The derivation of expected utility from its axioms appeared in an appendix to the Second Edition (1947). Von Neumann and Morgenstern used objective probabilities, supposing that all the agents had the same probability distribution, as a convenience. However, von Neumann and Morgenstern mentioned that a theory of subjective probability could be provided, and this task was completed by Johann Pfanzagl in 1967.[1]

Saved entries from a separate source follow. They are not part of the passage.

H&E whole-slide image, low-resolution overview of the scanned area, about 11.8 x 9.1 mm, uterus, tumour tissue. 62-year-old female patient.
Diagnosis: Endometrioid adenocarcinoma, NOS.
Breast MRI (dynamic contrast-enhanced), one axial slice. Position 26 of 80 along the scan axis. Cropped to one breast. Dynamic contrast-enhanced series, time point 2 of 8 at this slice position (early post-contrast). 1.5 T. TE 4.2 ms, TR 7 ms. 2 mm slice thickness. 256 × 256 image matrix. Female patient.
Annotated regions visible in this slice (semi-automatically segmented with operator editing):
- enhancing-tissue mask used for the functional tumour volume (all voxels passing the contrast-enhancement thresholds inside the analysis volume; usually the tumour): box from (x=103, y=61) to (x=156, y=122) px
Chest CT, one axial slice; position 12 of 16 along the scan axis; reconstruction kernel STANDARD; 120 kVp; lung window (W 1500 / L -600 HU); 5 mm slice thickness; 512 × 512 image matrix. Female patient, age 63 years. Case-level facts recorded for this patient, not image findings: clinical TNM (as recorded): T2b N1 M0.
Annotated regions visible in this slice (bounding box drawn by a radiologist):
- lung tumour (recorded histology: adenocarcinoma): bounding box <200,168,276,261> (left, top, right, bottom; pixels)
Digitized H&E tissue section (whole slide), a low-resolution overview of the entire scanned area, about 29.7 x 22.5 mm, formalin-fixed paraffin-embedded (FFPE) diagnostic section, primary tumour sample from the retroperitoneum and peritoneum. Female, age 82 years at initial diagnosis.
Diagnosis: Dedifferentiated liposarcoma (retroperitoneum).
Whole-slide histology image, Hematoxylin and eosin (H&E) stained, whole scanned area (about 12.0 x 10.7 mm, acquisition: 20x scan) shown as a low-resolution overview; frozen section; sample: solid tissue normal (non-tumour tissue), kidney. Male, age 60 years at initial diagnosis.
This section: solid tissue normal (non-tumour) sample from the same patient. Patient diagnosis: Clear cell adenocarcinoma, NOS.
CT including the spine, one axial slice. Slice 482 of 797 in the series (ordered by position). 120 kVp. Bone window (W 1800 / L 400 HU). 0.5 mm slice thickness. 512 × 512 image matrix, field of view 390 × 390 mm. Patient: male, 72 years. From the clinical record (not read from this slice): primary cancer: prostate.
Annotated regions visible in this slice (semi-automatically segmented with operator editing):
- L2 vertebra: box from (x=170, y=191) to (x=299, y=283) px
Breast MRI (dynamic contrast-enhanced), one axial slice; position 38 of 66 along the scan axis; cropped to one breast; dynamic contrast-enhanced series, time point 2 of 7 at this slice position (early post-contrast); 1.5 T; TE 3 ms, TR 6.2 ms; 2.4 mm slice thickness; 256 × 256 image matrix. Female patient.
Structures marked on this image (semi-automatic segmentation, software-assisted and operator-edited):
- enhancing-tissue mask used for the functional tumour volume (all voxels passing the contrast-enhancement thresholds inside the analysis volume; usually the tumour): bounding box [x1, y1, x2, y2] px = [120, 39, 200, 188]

The beginning of mathematical game theory originated in 1944, when the book called Theory of Games and Economic Behavior [3] by mathematician John von Neumann and economist Oskar Morgenstern was written and published by Princeton University Press. Game theory is the discipline of applied mathematics, that analyzes the spectrum of conflict decision situations that may occur, wherever there is a conflict of interests. Game theory models try to analyze these conflict situations and by building a mathematical model of the conflict and computing are trying to find the best strategies for specific parties of the conflict.[4]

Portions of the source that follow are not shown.